Pull out every line below holding the word "diaminobenzidine".

════════

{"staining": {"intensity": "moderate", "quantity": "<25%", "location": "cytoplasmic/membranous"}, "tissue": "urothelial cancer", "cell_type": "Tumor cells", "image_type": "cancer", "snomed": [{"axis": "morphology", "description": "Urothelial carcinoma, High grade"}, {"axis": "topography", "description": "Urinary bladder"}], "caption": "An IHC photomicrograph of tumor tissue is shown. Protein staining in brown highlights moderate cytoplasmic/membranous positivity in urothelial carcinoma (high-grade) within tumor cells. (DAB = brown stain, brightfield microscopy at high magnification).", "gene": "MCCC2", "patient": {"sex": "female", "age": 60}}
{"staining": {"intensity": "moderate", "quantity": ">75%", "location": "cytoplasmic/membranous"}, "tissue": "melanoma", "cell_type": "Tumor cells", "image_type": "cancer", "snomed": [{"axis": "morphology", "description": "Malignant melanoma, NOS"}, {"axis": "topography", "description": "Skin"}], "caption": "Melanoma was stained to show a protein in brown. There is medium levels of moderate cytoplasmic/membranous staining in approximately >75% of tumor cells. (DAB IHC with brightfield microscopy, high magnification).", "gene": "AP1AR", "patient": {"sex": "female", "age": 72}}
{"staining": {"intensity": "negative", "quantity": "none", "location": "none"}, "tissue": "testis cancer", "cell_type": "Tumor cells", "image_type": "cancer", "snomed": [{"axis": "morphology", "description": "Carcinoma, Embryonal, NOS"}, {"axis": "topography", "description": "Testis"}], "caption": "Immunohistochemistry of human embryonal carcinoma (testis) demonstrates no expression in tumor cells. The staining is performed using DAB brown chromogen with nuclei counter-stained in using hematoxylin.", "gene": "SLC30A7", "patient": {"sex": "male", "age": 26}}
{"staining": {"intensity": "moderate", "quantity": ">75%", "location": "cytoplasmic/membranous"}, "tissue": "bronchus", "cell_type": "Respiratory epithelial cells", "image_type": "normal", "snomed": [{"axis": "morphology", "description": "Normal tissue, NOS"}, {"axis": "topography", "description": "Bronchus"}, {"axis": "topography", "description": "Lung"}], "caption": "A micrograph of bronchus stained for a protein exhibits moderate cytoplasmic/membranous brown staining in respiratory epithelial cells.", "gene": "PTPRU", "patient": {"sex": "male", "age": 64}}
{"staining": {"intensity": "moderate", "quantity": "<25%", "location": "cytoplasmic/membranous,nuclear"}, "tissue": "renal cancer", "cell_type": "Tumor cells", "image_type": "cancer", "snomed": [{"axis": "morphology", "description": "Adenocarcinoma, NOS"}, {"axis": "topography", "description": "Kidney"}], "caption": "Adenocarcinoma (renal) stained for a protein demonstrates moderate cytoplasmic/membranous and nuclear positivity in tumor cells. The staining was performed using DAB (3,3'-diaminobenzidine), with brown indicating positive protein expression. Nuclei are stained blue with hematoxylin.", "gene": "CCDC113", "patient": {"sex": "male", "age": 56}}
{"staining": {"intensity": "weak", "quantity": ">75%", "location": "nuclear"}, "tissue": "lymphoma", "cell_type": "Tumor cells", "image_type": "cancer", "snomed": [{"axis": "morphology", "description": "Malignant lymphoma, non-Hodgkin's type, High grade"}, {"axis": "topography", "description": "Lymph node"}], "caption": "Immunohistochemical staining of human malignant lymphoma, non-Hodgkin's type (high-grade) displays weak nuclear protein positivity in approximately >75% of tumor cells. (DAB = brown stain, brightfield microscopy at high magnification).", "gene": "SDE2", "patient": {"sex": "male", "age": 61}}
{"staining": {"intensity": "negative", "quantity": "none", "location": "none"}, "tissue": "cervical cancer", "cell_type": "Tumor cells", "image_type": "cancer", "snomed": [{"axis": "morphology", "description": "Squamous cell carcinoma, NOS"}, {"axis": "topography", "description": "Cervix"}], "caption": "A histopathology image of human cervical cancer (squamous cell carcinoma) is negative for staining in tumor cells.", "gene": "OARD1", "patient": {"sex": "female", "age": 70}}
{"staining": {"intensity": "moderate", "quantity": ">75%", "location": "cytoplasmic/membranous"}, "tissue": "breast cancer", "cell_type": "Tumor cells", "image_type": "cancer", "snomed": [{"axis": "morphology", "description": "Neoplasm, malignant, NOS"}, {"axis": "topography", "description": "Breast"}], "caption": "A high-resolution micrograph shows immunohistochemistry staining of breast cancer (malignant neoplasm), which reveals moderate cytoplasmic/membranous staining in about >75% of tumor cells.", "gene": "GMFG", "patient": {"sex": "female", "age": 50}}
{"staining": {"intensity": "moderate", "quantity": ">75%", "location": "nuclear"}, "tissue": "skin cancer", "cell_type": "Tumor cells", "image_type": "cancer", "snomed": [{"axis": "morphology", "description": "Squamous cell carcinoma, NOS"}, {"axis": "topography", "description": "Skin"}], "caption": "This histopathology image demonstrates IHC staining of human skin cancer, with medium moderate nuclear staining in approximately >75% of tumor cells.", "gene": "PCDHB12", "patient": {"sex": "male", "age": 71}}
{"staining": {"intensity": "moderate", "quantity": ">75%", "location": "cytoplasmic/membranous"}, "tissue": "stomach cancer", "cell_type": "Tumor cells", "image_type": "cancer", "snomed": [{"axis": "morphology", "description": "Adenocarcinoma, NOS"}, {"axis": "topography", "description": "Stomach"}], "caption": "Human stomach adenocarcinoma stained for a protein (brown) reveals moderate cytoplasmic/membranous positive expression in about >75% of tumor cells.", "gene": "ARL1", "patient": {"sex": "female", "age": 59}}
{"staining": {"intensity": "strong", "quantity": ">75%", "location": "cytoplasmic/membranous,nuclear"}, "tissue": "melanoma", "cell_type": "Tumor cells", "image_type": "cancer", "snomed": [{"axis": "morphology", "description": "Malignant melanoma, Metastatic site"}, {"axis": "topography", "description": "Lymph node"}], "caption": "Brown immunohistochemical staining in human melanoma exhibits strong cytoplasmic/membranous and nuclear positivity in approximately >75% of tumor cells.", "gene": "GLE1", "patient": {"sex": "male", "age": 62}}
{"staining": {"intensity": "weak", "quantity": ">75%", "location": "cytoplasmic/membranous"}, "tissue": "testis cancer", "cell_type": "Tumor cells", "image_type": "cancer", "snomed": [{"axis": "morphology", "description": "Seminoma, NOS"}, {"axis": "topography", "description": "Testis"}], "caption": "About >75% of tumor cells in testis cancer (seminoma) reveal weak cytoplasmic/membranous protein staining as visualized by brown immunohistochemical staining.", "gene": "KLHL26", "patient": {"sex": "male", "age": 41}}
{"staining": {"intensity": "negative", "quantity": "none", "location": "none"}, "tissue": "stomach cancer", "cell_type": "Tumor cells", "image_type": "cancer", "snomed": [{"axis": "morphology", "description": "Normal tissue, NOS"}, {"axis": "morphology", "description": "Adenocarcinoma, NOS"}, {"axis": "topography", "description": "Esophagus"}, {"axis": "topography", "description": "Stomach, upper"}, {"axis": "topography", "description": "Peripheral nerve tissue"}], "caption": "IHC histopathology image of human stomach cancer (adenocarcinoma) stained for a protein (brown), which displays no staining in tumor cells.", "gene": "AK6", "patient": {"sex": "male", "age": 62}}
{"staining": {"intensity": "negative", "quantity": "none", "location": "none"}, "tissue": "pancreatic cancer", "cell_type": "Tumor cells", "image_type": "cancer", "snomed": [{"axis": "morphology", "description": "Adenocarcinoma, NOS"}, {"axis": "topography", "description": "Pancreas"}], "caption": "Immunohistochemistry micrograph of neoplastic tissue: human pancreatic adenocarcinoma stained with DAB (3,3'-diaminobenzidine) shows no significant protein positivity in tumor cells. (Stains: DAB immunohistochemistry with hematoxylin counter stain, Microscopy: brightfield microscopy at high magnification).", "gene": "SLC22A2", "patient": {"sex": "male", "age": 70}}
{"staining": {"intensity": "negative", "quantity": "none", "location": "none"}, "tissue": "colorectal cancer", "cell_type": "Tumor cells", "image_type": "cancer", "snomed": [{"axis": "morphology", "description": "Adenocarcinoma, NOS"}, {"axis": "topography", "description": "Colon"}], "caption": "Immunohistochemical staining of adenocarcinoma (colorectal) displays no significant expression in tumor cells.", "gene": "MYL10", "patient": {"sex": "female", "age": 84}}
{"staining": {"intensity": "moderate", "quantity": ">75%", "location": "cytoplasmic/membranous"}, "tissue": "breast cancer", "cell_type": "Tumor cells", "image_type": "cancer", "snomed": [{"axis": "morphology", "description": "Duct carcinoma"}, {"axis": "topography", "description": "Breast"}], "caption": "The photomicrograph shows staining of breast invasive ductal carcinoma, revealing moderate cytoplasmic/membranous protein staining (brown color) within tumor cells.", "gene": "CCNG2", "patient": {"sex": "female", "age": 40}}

════════

Exercise result:
{"staining": {"intensity": "moderate", "quantity": "<25%", "location": "cytoplasmic/membranous,nuclear"}, "tissue": "renal cancer", "cell_type": "Tumor cells", "image_type": "cancer", "snomed": [{"axis": "morphology", "description": "Adenocarcinoma, NOS"}, {"axis": "topography", "description": "Kidney"}], "caption": "Adenocarcinoma (renal) stained for a protein demonstrates moderate cytoplasmic/membranous and nuclear positivity in tumor cells. The staining was performed using DAB (3,3'-diaminobenzidine), with brown indicating positive protein expression. Nuclei are stained blue with hematoxylin.", "gene": "CCDC113", "patient": {"sex": "male", "age": 56}}
{"staining": {"intensity": "negative", "quantity": "none", "location": "none"}, "tissue": "pancreatic cancer", "cell_type": "Tumor cells", "image_type": "cancer", "snomed": [{"axis": "morphology", "description": "Adenocarcinoma, NOS"}, {"axis": "topography", "description": "Pancreas"}], "caption": "Immunohistochemistry micrograph of neoplastic tissue: human pancreatic adenocarcinoma stained with DAB (3,3'-diaminobenzidine) shows no significant protein positivity in tumor cells. (Stains: DAB immunohistochemistry with hematoxylin counter stain, Microscopy: brightfield microscopy at high magnification).", "gene": "SLC22A2", "patient": {"sex": "male", "age": 70}}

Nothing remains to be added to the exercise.